Would you please copy the part of the material below that opens with the line containing "right ankle: (191, 127, 28)" and closes with the line containing "left shoulder: (396, 315, 15)"? Copy it exactly, and only it.

§ **SOURCE RECORDS**:
-- Opening Marker --
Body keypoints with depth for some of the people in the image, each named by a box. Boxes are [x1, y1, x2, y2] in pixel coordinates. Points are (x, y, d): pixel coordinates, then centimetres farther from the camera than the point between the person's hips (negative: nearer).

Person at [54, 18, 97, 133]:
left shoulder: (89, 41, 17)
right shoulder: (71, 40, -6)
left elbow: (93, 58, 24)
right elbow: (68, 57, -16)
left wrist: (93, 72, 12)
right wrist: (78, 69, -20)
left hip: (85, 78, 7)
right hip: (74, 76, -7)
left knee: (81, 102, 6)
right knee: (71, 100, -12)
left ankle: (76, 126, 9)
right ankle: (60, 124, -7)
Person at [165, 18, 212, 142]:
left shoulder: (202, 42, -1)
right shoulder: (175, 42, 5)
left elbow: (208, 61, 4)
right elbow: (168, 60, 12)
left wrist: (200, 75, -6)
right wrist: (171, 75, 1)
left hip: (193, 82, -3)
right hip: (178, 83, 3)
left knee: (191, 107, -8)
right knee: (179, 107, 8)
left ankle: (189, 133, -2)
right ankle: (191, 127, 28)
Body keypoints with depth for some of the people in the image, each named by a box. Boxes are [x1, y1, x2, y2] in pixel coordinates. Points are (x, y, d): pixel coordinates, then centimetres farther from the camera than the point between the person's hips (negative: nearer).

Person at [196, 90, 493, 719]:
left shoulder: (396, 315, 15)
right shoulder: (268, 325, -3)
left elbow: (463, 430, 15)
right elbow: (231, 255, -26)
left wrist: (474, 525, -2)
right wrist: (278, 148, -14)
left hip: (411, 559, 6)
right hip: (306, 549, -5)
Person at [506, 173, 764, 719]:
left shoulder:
-- Closing Marker --
-- Opening Marker --
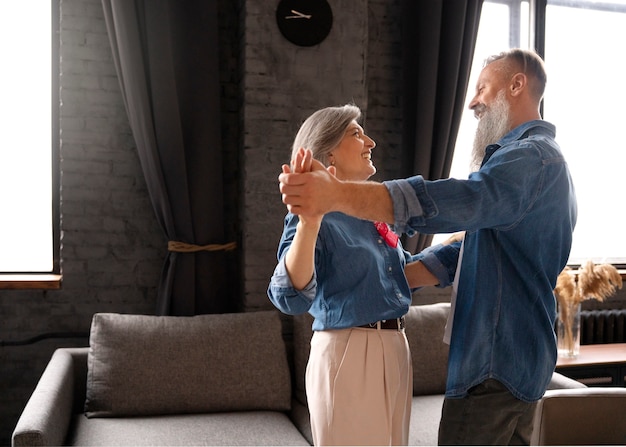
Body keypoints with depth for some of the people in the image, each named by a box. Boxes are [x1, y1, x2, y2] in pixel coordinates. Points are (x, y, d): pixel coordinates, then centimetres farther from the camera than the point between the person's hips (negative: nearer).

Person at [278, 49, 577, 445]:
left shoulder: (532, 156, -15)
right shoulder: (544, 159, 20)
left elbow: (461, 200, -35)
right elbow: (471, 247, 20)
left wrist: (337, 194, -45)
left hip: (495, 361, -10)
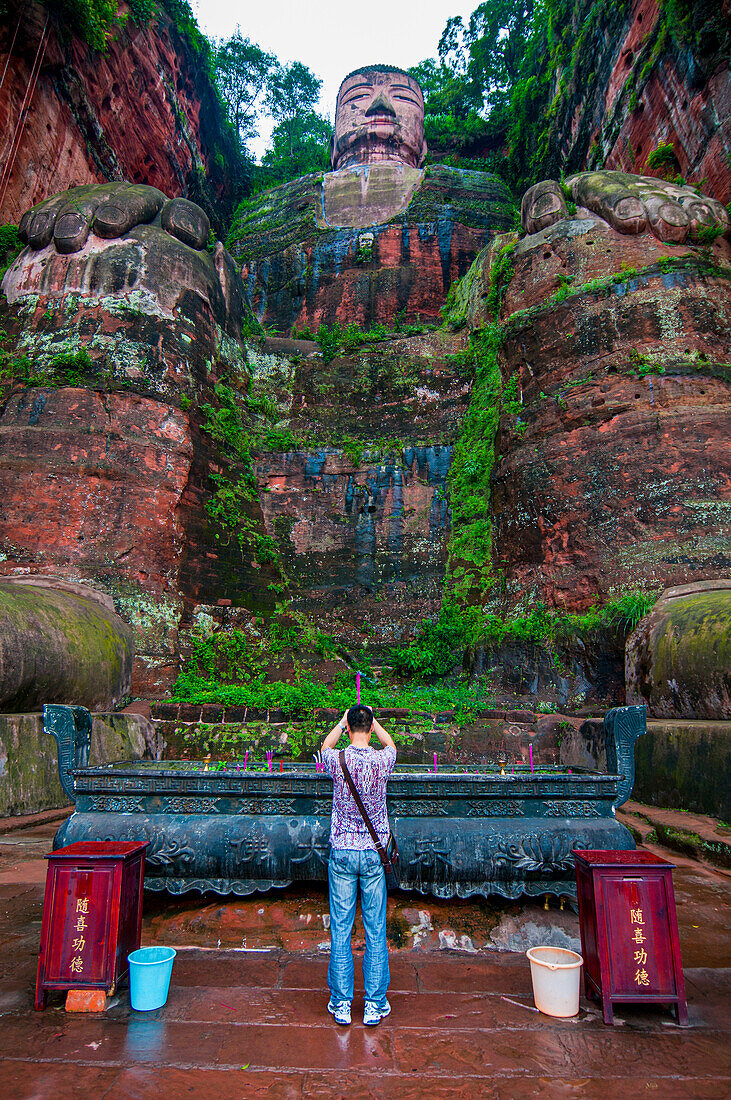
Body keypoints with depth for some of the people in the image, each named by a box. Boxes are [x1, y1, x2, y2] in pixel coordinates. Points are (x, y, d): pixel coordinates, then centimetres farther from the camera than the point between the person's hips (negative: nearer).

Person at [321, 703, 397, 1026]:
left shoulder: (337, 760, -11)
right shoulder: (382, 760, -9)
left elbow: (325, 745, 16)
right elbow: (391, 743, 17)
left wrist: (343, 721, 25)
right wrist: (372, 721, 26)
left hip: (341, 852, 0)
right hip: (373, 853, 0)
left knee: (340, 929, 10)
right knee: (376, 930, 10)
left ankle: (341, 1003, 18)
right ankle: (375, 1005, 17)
-- Closing Marker --
-- Opening Marker --
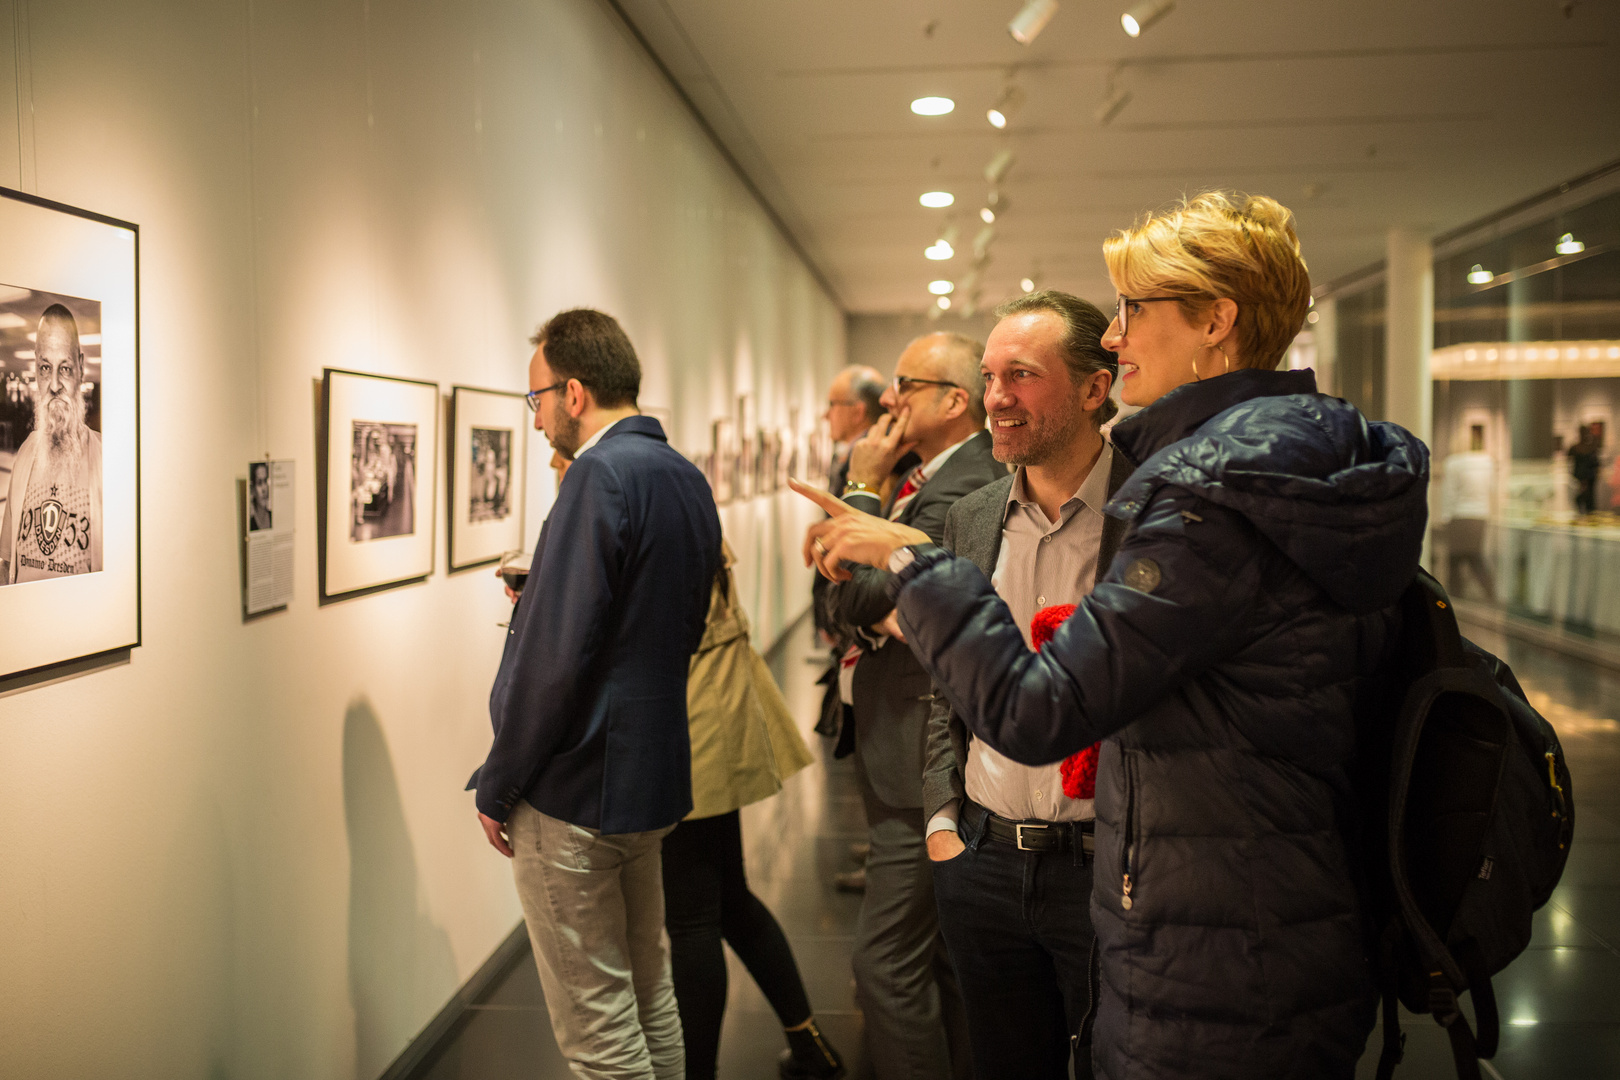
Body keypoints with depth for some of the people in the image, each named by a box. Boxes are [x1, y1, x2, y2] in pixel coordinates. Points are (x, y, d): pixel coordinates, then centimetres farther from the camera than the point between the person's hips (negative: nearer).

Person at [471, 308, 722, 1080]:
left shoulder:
-- Closing Marker --
§ **SOLVED PROBLEM**:
right ankle: (191, 127, 28)
Body keypoints with depth for some of the people in the image, each named by a box. Boxes are [x1, y1, x2, y2] in pixel coordinates. Points are (x, y, d): pixel coordinates, then centimetres farther from the camera than the point between the person's hips (negative: nearer).

Person at [196, 90, 493, 719]:
left shoulder: (396, 315, 15)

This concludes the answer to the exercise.